Object state comparisons
· · · · ·

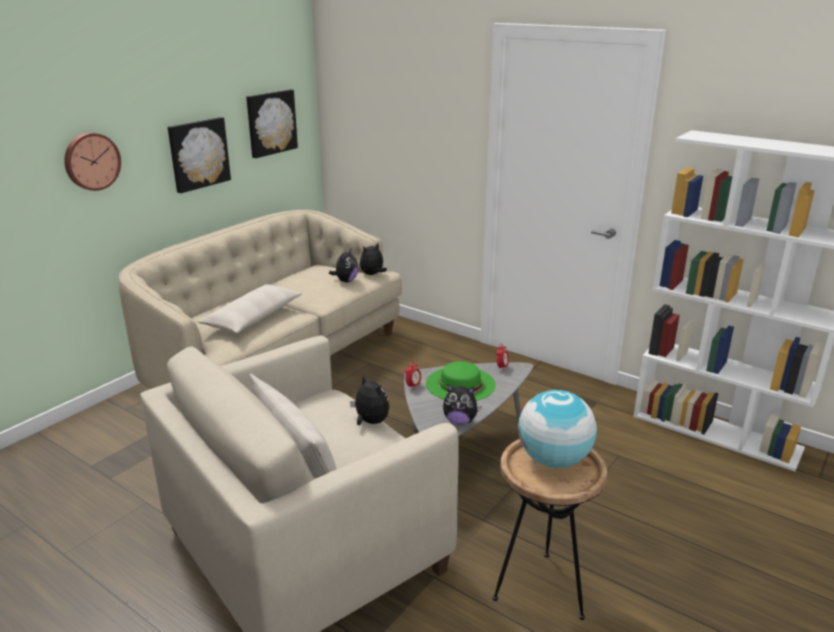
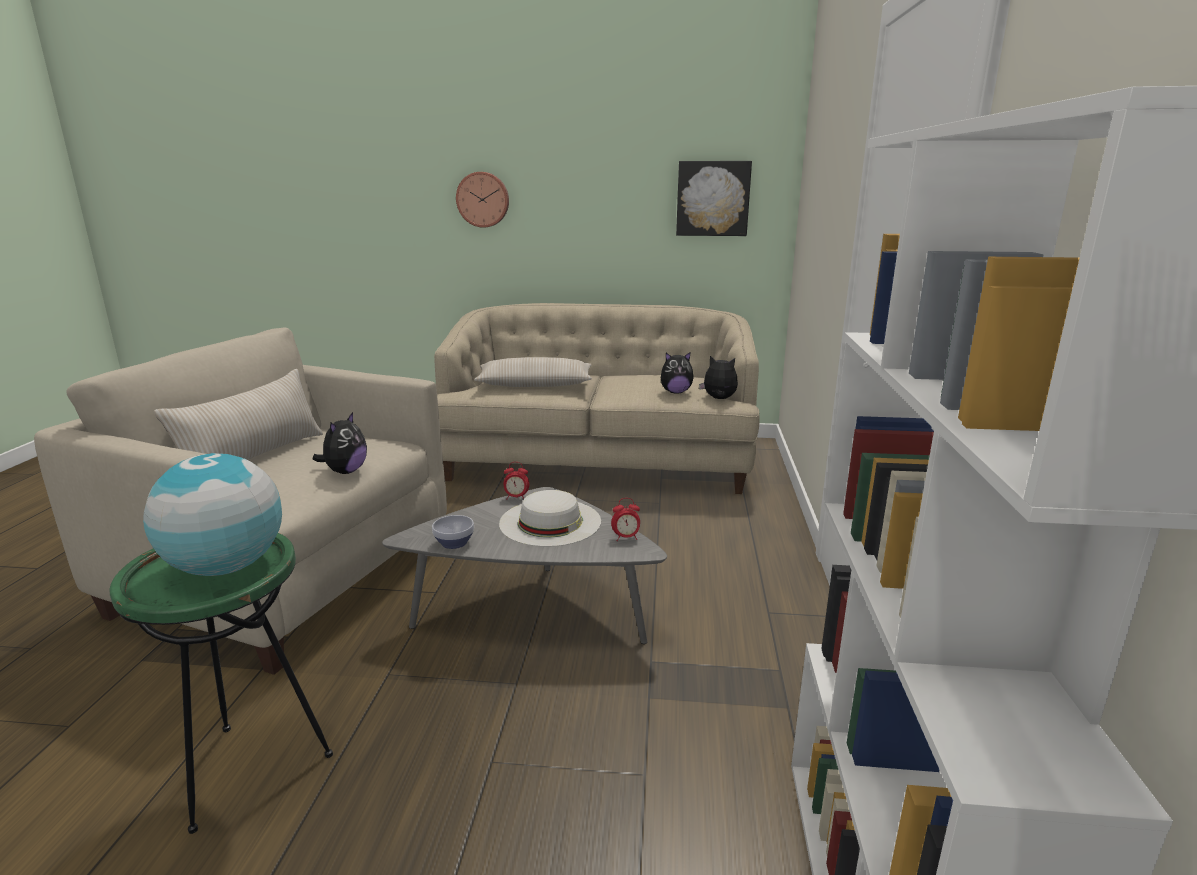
camera: 60 degrees right, 5 degrees down
(198, 154) = (603, 216): picture -> none
(460, 384) = (550, 522): green hat -> white hat
(460, 421) = (455, 543): plush toy -> bowl
(541, 590) = (251, 769): brown side table -> green side table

· · · · ·

### WORK ITEM:
Each of the records above needs to be transcribed exactly, apart from its pictures.

### SOLUTION TO THE EXERCISE:
camera: 60 degrees right, 5 degrees down
(198, 154) = (603, 216): picture -> none
(460, 384) = (550, 522): green hat -> white hat
(460, 421) = (455, 543): plush toy -> bowl
(541, 590) = (251, 769): brown side table -> green side table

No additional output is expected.